Aim of the task
Collect each line of the material below that contains the word "elegantes", and copy those lines in the order they appear.

Provided records
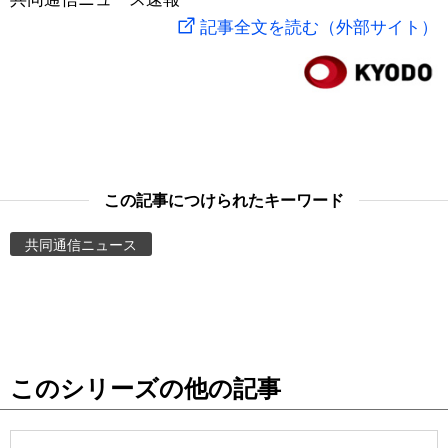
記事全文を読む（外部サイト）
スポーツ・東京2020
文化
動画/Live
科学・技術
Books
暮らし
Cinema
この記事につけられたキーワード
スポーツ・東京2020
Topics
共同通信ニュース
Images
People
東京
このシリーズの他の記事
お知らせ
--
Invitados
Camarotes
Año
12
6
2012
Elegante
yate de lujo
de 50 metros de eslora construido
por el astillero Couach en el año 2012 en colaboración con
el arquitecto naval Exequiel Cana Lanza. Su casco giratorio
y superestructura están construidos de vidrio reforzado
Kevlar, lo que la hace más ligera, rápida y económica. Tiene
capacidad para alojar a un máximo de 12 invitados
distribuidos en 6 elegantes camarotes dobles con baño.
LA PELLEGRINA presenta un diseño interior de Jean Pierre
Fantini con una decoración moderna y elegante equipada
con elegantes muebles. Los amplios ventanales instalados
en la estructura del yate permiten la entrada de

Written solution
distribuidos en 6 elegantes camarotes dobles con baño.
con elegantes muebles. Los amplios ventanales instalados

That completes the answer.